It can be tempting to bring home that expensive bottle of wine you didn’t finish when you had dinner at a fancy restaurant. It may feel natural to enjoy a bottle of beer as you ride passenger in your buddy’s truck on Friday evening. Or, on girls’ night out, all the ladies, except the designated driver, may want to drink white wine in one of those plastic red cups on their way to their favorite country bar. Seems innocent enough, right?

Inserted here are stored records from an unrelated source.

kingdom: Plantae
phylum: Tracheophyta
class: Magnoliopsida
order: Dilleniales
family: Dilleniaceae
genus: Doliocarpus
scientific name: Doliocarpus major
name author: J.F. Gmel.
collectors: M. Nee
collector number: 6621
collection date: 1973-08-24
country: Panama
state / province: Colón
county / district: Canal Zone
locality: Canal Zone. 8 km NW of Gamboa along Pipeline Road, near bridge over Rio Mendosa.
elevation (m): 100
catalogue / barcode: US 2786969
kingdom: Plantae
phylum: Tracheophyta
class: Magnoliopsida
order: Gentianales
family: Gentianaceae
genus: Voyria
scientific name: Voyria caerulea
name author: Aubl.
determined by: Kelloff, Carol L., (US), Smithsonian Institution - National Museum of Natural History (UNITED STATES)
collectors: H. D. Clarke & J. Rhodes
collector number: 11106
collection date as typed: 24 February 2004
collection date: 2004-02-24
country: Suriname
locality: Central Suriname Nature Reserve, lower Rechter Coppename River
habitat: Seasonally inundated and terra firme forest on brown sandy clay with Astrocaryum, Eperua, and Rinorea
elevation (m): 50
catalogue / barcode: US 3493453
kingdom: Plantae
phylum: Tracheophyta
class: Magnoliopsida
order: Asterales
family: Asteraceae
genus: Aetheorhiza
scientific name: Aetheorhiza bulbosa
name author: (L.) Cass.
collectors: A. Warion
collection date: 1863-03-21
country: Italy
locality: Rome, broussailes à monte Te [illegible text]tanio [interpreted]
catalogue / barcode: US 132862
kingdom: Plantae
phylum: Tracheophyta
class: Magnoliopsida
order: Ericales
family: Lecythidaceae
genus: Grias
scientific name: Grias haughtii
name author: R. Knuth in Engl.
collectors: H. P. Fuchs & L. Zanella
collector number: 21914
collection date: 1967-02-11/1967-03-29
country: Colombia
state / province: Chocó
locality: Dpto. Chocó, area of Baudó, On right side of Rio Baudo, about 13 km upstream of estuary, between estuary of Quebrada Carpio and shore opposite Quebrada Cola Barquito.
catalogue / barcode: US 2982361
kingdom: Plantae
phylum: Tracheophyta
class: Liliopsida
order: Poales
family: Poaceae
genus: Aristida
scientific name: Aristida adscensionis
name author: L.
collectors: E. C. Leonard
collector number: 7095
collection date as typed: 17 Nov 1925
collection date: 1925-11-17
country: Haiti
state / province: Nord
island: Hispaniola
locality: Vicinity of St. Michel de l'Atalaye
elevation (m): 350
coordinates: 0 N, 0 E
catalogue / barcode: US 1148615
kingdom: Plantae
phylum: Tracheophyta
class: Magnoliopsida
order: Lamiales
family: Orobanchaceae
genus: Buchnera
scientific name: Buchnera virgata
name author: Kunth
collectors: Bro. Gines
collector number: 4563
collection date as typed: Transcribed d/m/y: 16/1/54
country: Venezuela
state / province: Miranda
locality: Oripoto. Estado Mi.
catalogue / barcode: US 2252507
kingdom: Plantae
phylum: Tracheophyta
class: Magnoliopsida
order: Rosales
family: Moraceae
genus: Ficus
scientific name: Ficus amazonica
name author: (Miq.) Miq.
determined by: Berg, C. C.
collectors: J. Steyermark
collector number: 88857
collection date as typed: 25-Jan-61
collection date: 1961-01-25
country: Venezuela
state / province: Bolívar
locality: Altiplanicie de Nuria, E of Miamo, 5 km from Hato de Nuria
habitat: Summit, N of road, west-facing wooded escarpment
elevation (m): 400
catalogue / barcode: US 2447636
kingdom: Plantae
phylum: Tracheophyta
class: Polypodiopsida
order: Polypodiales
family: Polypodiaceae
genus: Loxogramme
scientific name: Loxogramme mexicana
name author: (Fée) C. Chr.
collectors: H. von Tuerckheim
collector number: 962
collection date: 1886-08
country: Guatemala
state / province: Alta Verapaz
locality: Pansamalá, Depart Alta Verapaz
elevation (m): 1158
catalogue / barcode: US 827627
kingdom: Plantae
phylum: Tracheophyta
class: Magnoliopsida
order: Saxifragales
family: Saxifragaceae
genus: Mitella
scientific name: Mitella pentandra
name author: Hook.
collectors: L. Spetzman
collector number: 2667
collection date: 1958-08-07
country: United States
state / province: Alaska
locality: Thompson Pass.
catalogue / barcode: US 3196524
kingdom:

Unfortunately, having an open container of alcohol in a vehicle can get you into big trouble, even if you’re not driving at all. You see, each state has enacted “open container” laws which make it illegal to have virtually any kind of open container with alcohol in the passenger area of a car, truck, or SUV. This usually includes:
- A cup with alcohol
- A mug with alcohol
- A beer can or bottle
- A flask with alcohol
- A water bottle with alcohol in it
- A reusable plastic bottle with alcohol
- A reusable metal bottle with alcohol
- A bottle of alcohol that has been opened and the seal has been broken
What Does Texas Law Say?
In Texas, the state’s open container law is covered under Section 49.031 of the Texas Penal Code, Possession of Alcoholic Beverage in Motor Vehicle. Under Sec. 49.031 it reads:
“A person commits an offense if the person knowingly possesses an open container in a passenger area of a motor vehicle that is located on a public highway, regardless of whether the vehicle is being operated or is stopped or parked. Possession by a person of one or more open containers in a single criminal episode is a single offense.”
“Are there any exceptions to the law?” It is a defense if the person at the time of the offense was a passenger in a bus, limousine, or cab. Otherwise, a violation of Texas’ open container law is typically a Class C misdemeanor, punishable by a fine not to exceed $500.